Господин мертвец. Том 2 (Соловьев) - страница 294

Такой же призрачной и в то же время неизмеримо реальной, как и та, что отделяет жизнь от смерти.

В первый момент Дирк подумал, что эта волна – последняя. На них двоих приходилось столько французов, что вся траншея за поворотом выглядела одним сине-зеленым копошащимся месивом. Дирк с Классеном одновременно метнули последние гранаты – и после этого волна захлестнула их с головой.

Это был не бой, это была безумная череда событий, разделенных между собой металлическим лязгом. Дирк бил бездумно, палица находила все новые и новые цели – чьи-то головы, плечи, колени, лица.

Удар, удар, удар.

Кто-то хрипит под ногами и судорожно пытается выбраться на поверхность клокочущего потока, но тщетно – десятки ног быстро превращают его в шлейф из склизких стальных обломков. Удар вбок – еще один француз сползает вниз, с короткими всхлипами пытаясь втянуть воздух сквозь размозженную ударом челюсть. Неприятный визг – это чье-то кайло ударило в наплечник и отскочило, оставив треугольную выщербину. Кто-то рядом тянет вверх для замаха тяжелый молот. Грозное оружие, но совершенно неудобное в подобном бою, где противники стиснуты настолько плотно. Удар по рукам – они виснут, как сломанные ветки, кости под синей сталью смяты и раздроблены, – второй разбивает всмятку чей-то затылок.

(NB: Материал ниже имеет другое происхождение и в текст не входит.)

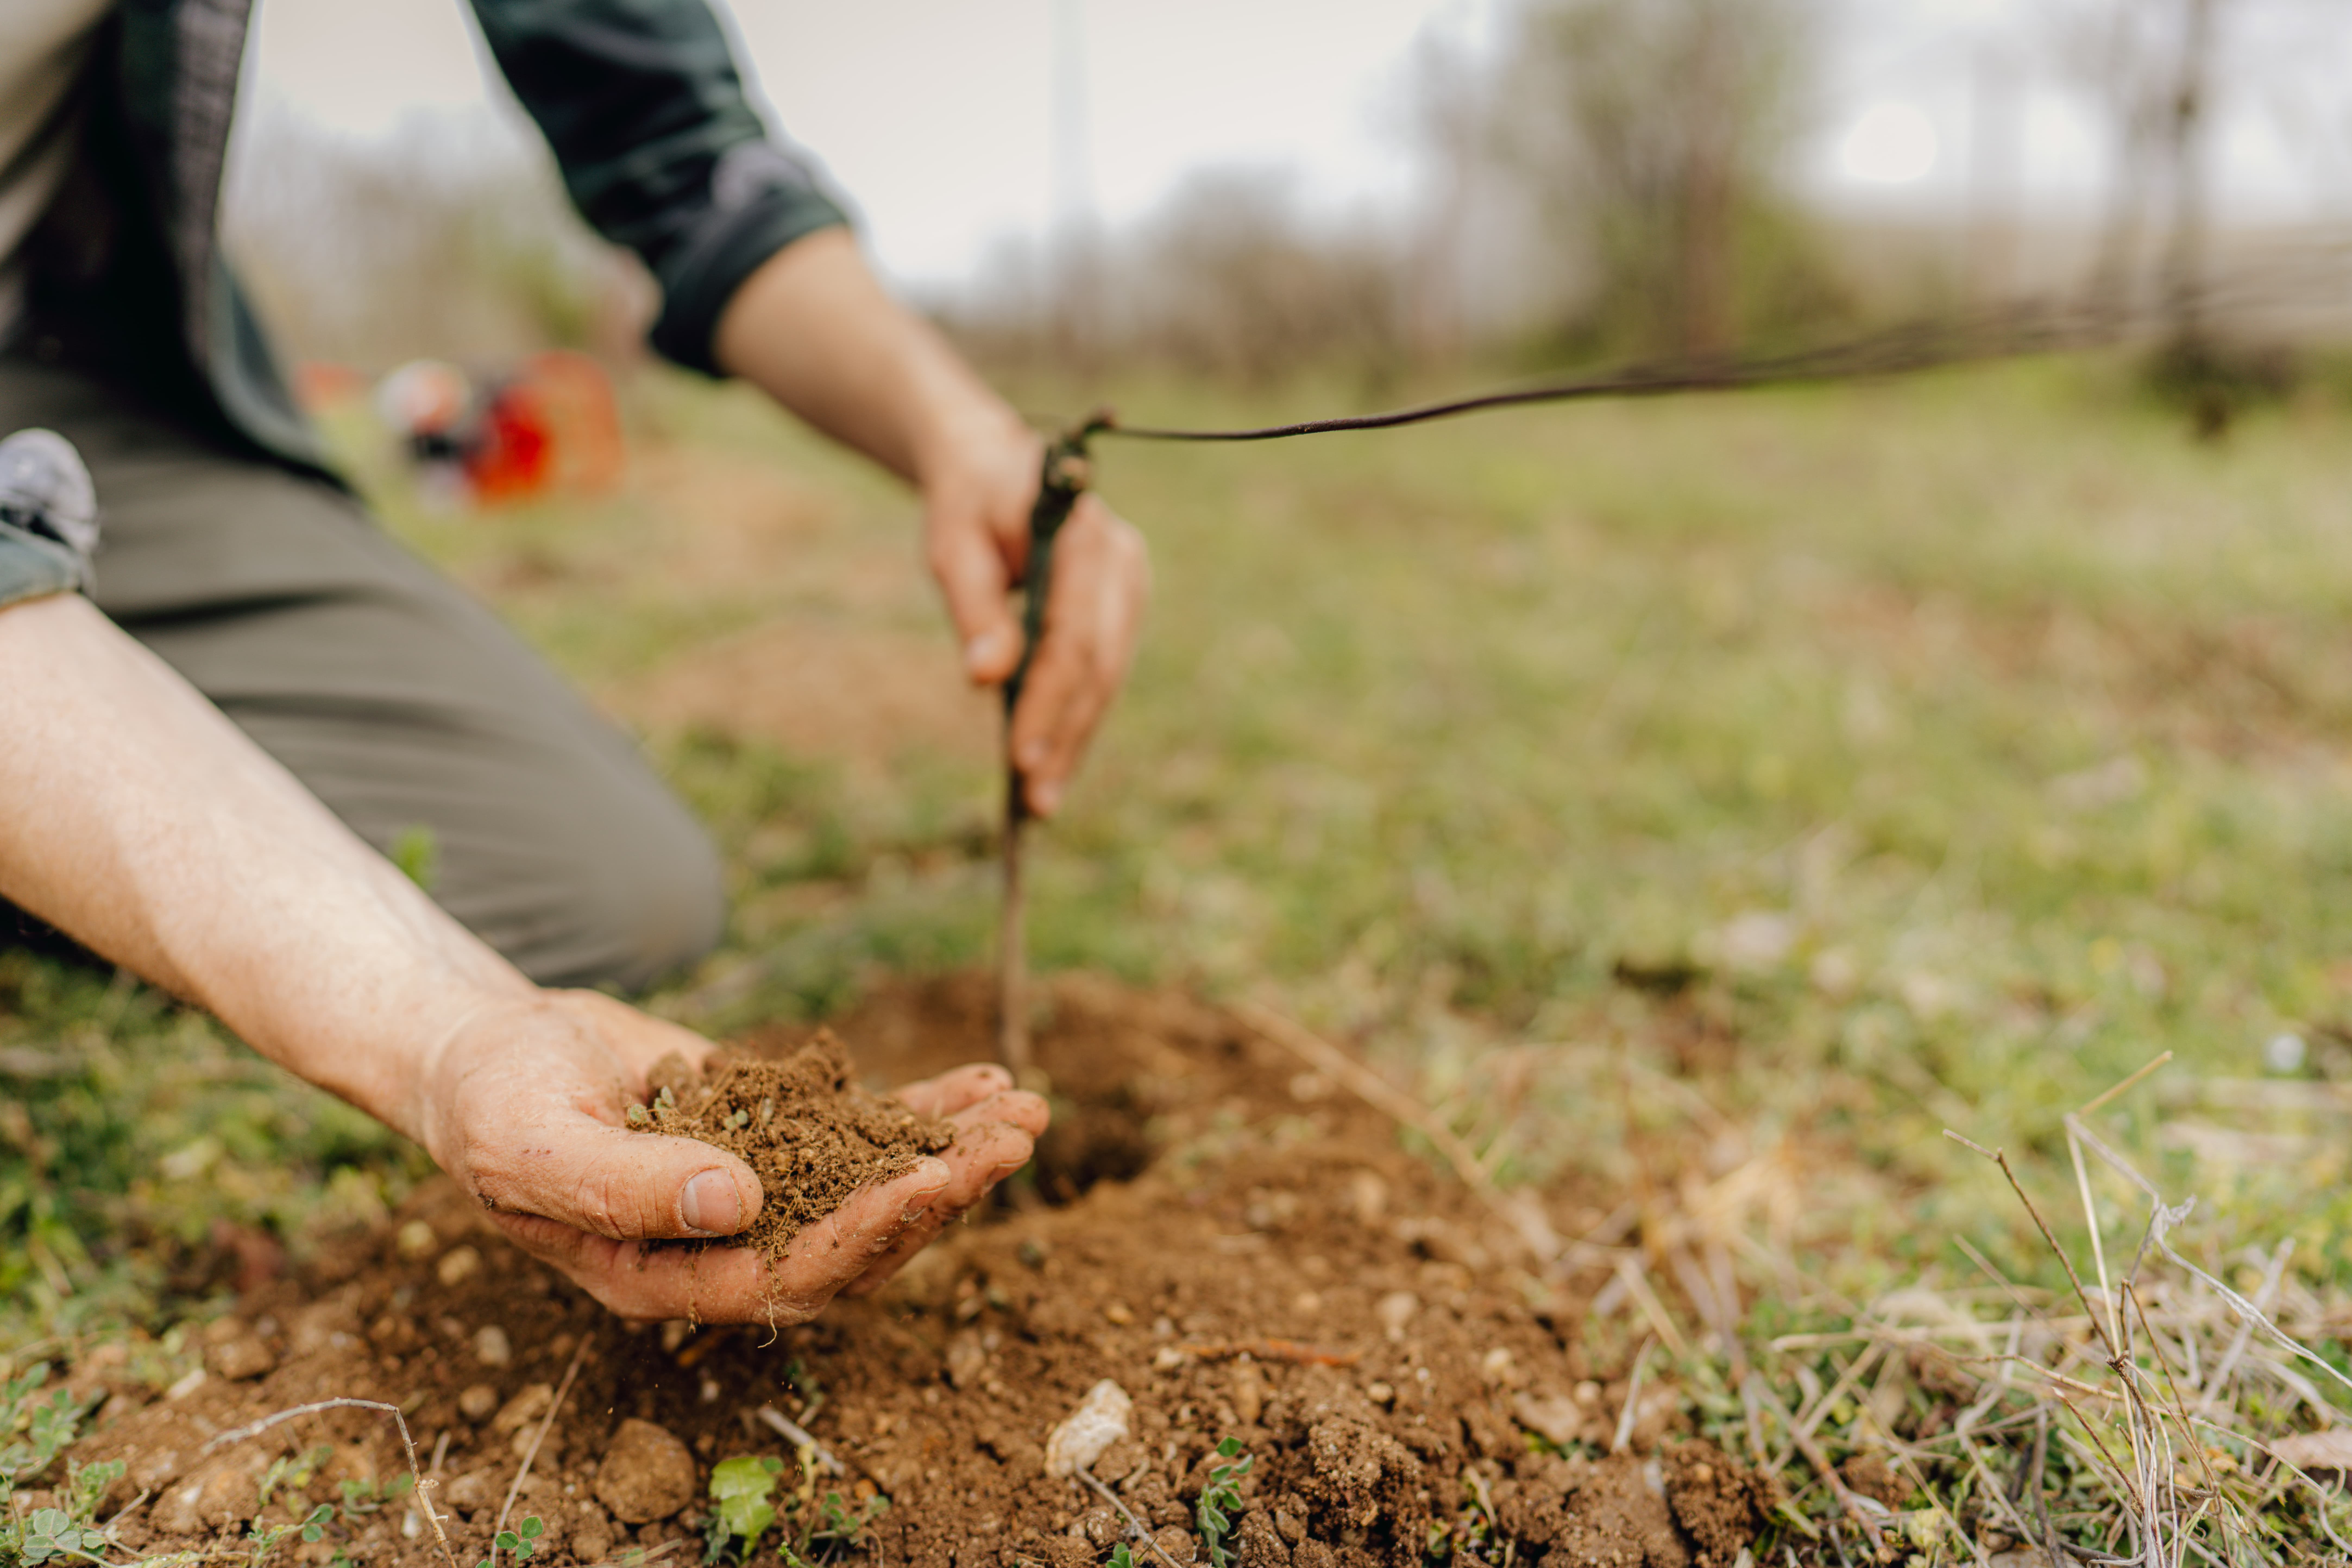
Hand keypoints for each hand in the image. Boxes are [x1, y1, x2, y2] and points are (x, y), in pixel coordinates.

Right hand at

Один верткий француз повисает на шее у Дирка и успевает два или три раза пырнуть его граненым штырем в живот. Судя по хрусту стали, тонкая броневая плита пробита, но оценить степень повреждения нет времени. Удар локтем наискосок чужого забрала, обнажающий незнакомое очень юное лицо с черными кругами под глазами и пороховым ожогом на подбородке. Палица превращает его в вязкую, усеянную мелкими белыми осколками жижу.

Последний бой. Мысль эта, неуютная, острая, как зазубренный осколок, тревожила душу. А ведь когда-то думал, что воссоединение с Госпожой окажется легким и естественным. Как рождение, только наоборот. Однако трусливое тело, мертвое, но оставшееся человеческим, все медлит, все боится этого шага, вытягивает секунды существования, даже понимая, что никому эти секунды уже не нужны. Крамер, должно быть, упал где-то за насыпью, изрешеченный пулеметами, и связка гранат лежит в земле. А значит, весь их безумный замысел провалился, и ему, Дирку, нипочем не прорваться мимо «Пикардии», не найти штаба, не выполнить последнюю для его взвода задачу.

Какой тогда смысл сопротивляться, к чему оттягивать неизбежное, множа вокруг себя неподвижные тела в французской броне? Не проще ли уронить палицу и шагнуть навстречу? На глаза падает тень удара, который уже никогда не увидеть, а потом окружающий мир мягко гаснет во внезапно опустившихся сумерках, становится податлив и тает под пальцами, отступая в непроглядную даль. Последний приют для старого вояки, награда для верного слуги. Из этой темноты уже не возвращаются, там тебя не нащупают даже ледяные пальцы тоттмейстера.